Again, the observational analysis of the impact of Foreign direct investment (FDI) on Nigeria’s economic growth have proven that FDI has had a positive impact on Nigeria’s economy, as its investment has mainly focused on other sectors of the economy away from the oil sector. An impact that had the effect of propelling Nigeria’s economy as it reels from the oil slumps of 2014, which plummeted the country’s foreign exchange reserves. While countries like China, Germany and USA, which form some of the leading investors in Nigeria, have had their economies contracting as a result of the pandemic, it has led to negative investment feeling. Indeed, the Nigerian stock exchange has recorded its worst loses since 2008. With oil revenues gone, and foreign investment gone too, it begs to see the devastating impact the virus has had on Nigeria’s economy.

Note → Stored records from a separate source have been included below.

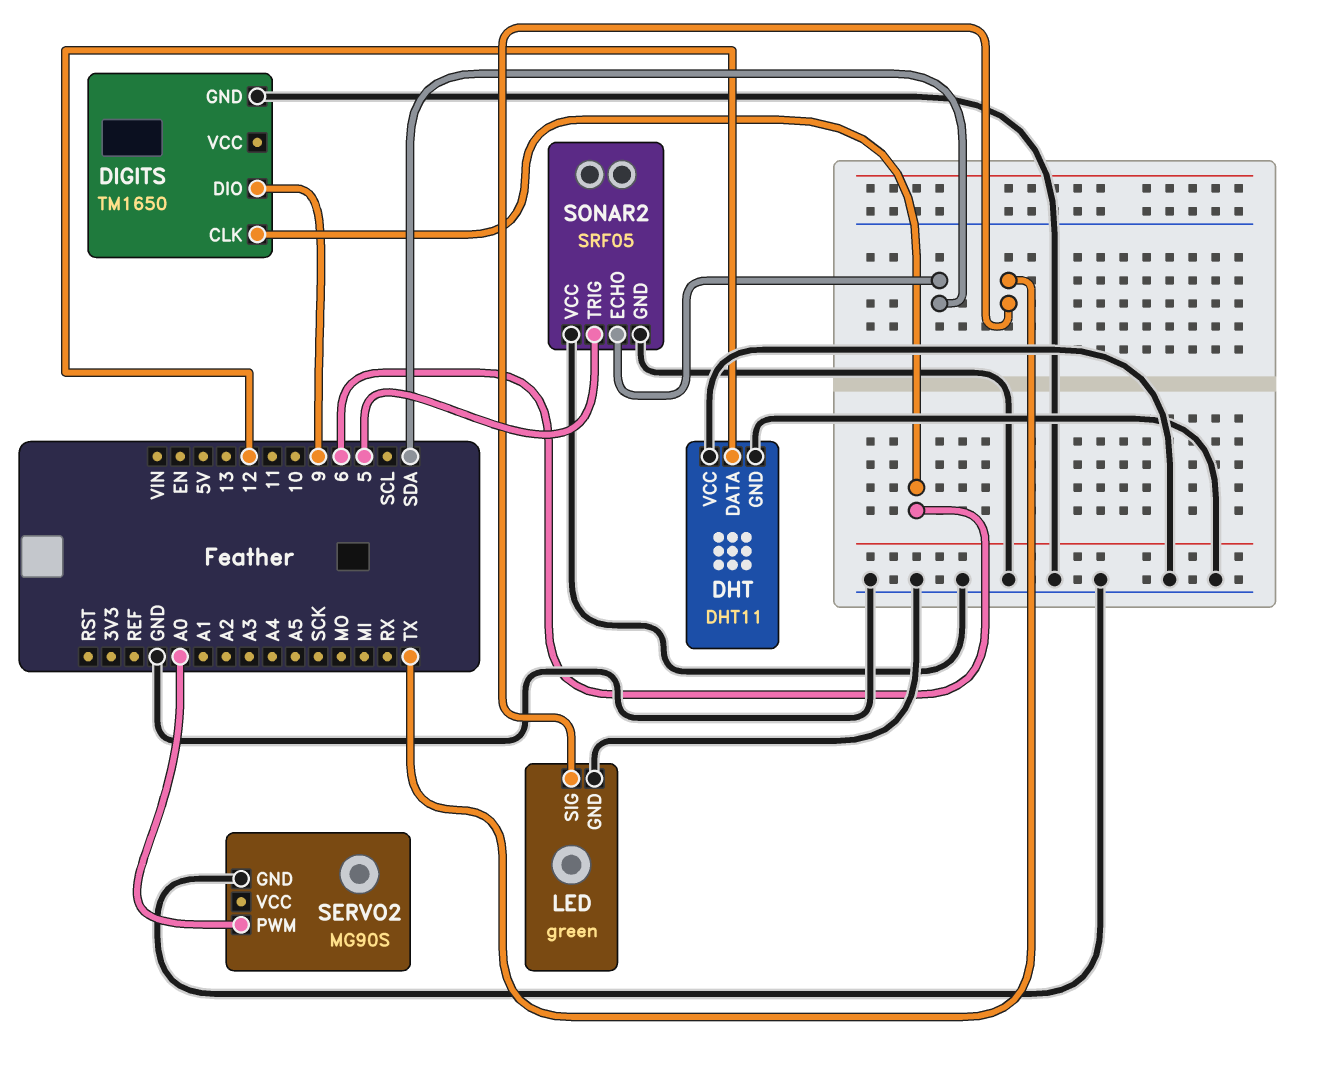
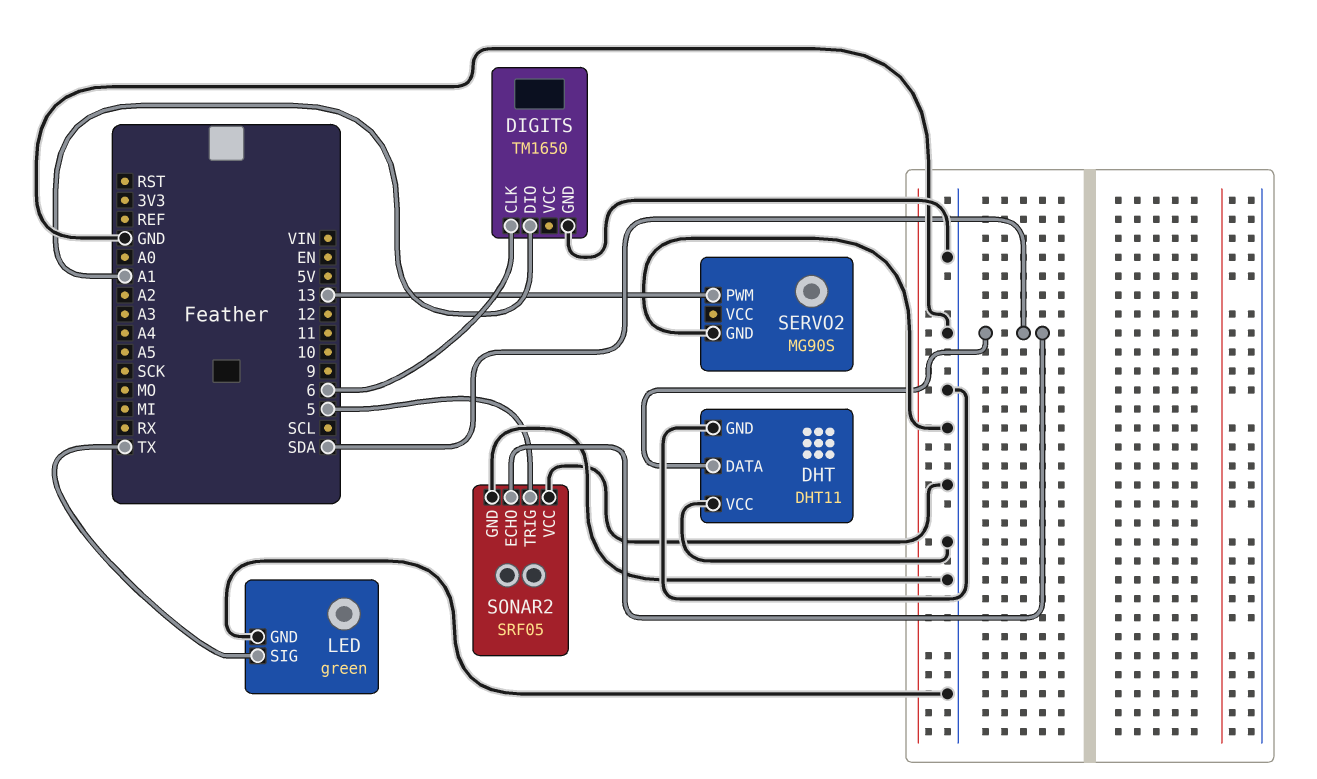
DHT pin DATA: 12 -> SDA
DIGITS pin DIO: 9 -> A1
SERVO2 pin PWM: A0 -> 13

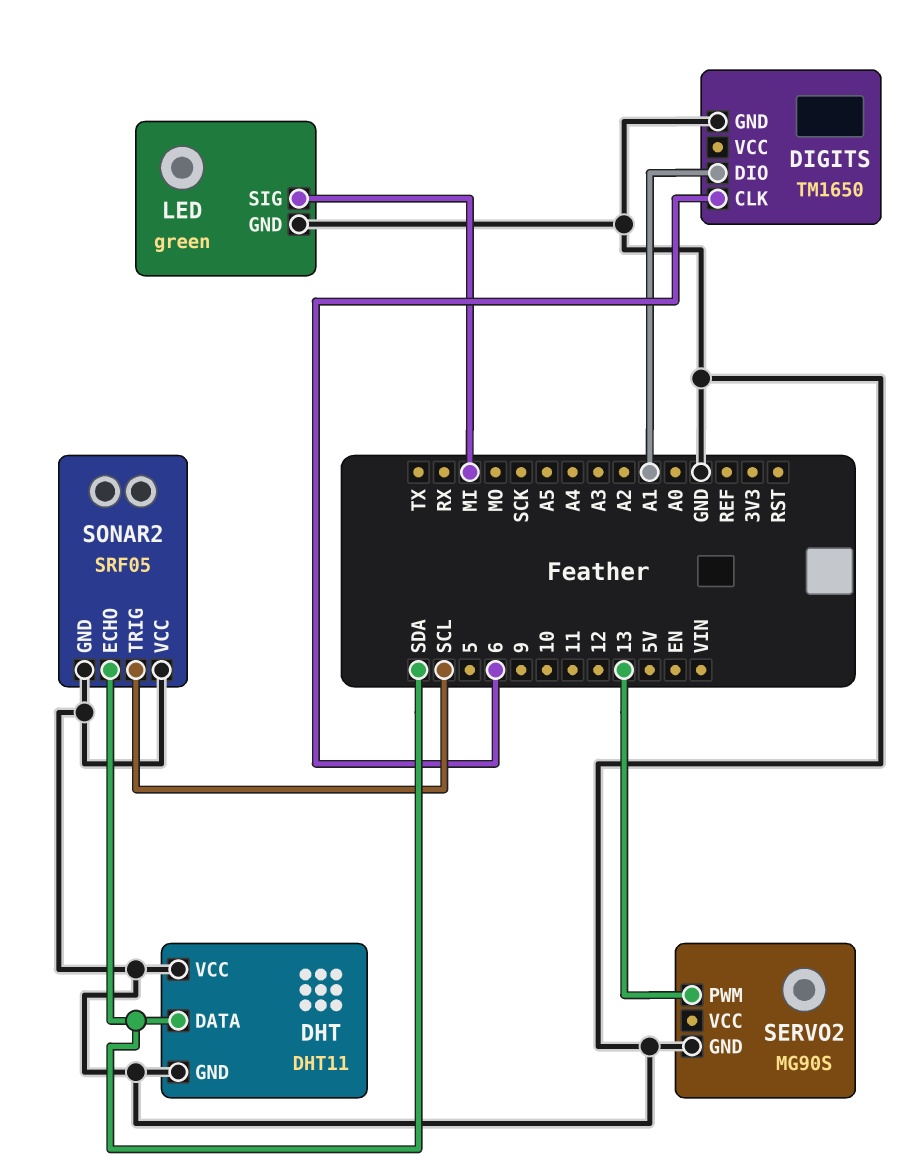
LED pin SIG: TX -> MI
SONAR2 pin TRIG: 5 -> SCL

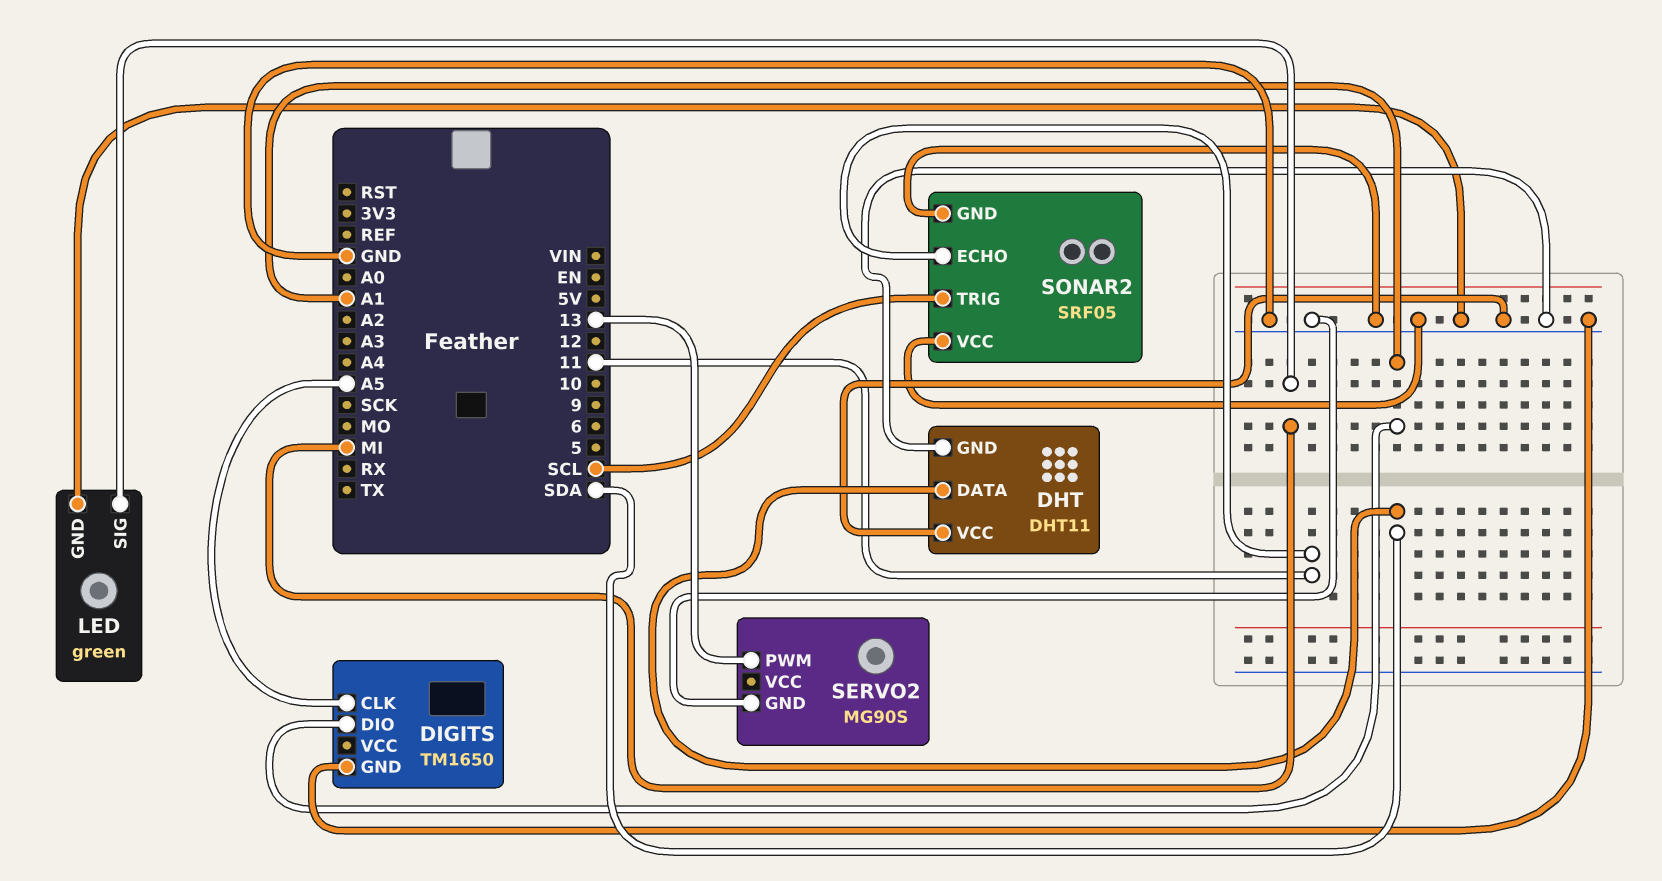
DIGITS pin CLK: 6 -> A5
SONAR2 pin ECHO: SDA -> 11

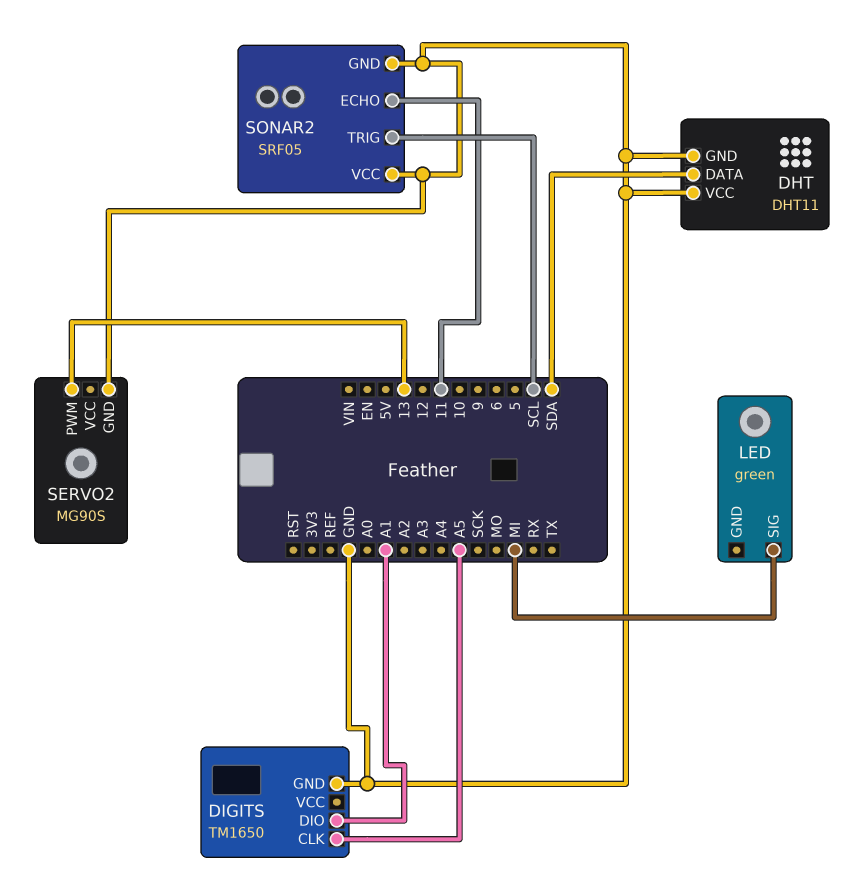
LED pin GND: GND -> none

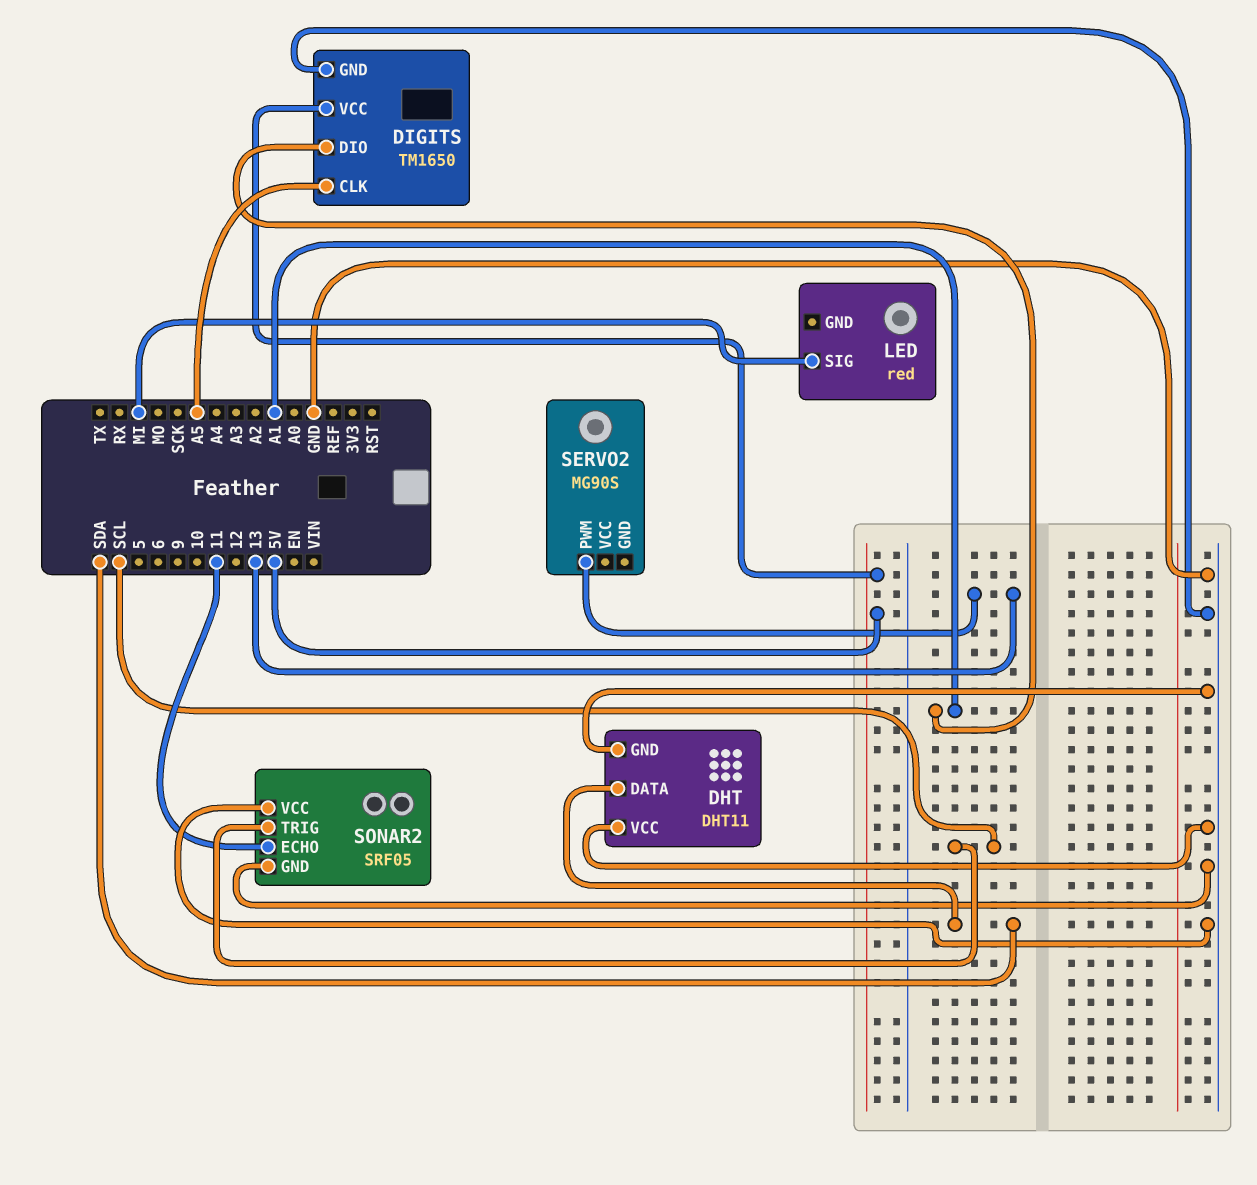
DIGITS pin VCC: none -> 5V
LED: green -> red
SERVO2 pin GND: GND -> none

Given the uncertainty surrounding this health crisis, and seeing the devastating impact it has on both human lives and on the economy, it is important that certain measures are made to help the economy recover. Recommending some measures, the federal inland revenue service, along with that of the state should waive the collection of taxes, while the central bank should increase its cash reserve, and give banks fiscal space in other to extend credit lines to the private citizens. This would help to keep money in circulation, boosting the private sector as it spearheads the overturn of the increase in unemployment. Recognising the unattainable nature of its budget due to fall in revenue, the government should introduce stimulus packages for small to medium scale businesses, along with subsidized credits for small businesses, this would preserve incomes and productivity in other to offset the lack of investment from the budget. Nigeria’s former minister Ngozi Okonjo iweala, had called for debt reliefs from both bilateral and multilateral Partners of Nigeria and Africa, to cushion the effect of this pandemic. While this is welcomed, the government shouldn’t just rely on begging, but should do well to abandon its proposed $29billion dollar loan, cut its excessive unnecessary expenditure, and maintain its debt servicing, this way the economy wouldn’t be overburdened by debt as it tries to recover from this crisis. Furthermore, private investment should be encouraged through tax incentives, as we envisage a dry up of foreign direct investment. Quick and bold policies should be designed and the uncertainty of this crisis should be taken into account.
A law undergraduate with a demonstrated interest in the financial and economic policymaking process, my name is Emmanuel Chiemerie Igbokwe, 22 years of age. Motivated by lack of opportunities growing up, and recognizing the underestimated benefits of internet and technology on the economic scene, I have also aligned my affinity for economics and finance to the developing internet sector in Nigeria.